__Source extract__
______________________________

As the formal convener of the Internet Governance Forum, UN Secretary-General Ban Ki-moon should remind the Azerbaijan government of its human rights obligations, Human Rights Watch said. Human Rights Watch also called on governments attending the forum to raise freedom of expression concerns directly with the Azerbaijani authorities.

“The forum’s mandate includes strengthening civic engagement in Internet governance,” Gogia said. “The best way for the Azerbaijani government to do this is by improving human rights.”

Among the journalists behind bars in Azerbaijan is Avaz Zeynalli, editor of Khural, a newspaper known for its tough criticism of public officials. Zeynalli’s reporting implicated in corruption a member of parliament from the ruling party who pressed dubious extortion charges against him. She subsequently resigned from her seat as a result of a separate corruption scandal. Zeynalli was arrested in October 2011 and is currently on trial.  

One of the human rights defenders in prison is Vidadi Isganderov, a lawyer by training who was sentenced to three years in prison in August 2011. After running for office in the November 2010 parliamentary elections, Isganderov submitted a complaint to the authorities alleging vote rigging in his district. Despite video footage and other materials that supported Isganderov’s allegations, the authorities failed to investigate. Instead, they brought charges against him, and he was found guilty of interfering with the election.

______________________________

Saved entries:
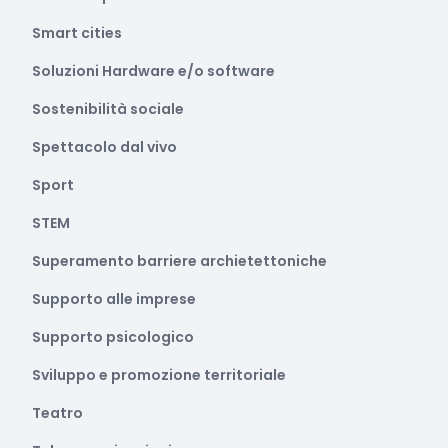
Smart cities
Soluzioni Hardware e/o software
Sostenibilità sociale
Spettacolo dal vivo
Sport
STEM
Superamento barriere archietettoniche
Supporto alle imprese
Supporto psicologico
Sviluppo e promozione territoriale
Teatro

______________________________

__Problem details__
In the text on human rights in Azerbaijan, what newspaper does Avaz Zeynalli edit?

__Your response__
Khural.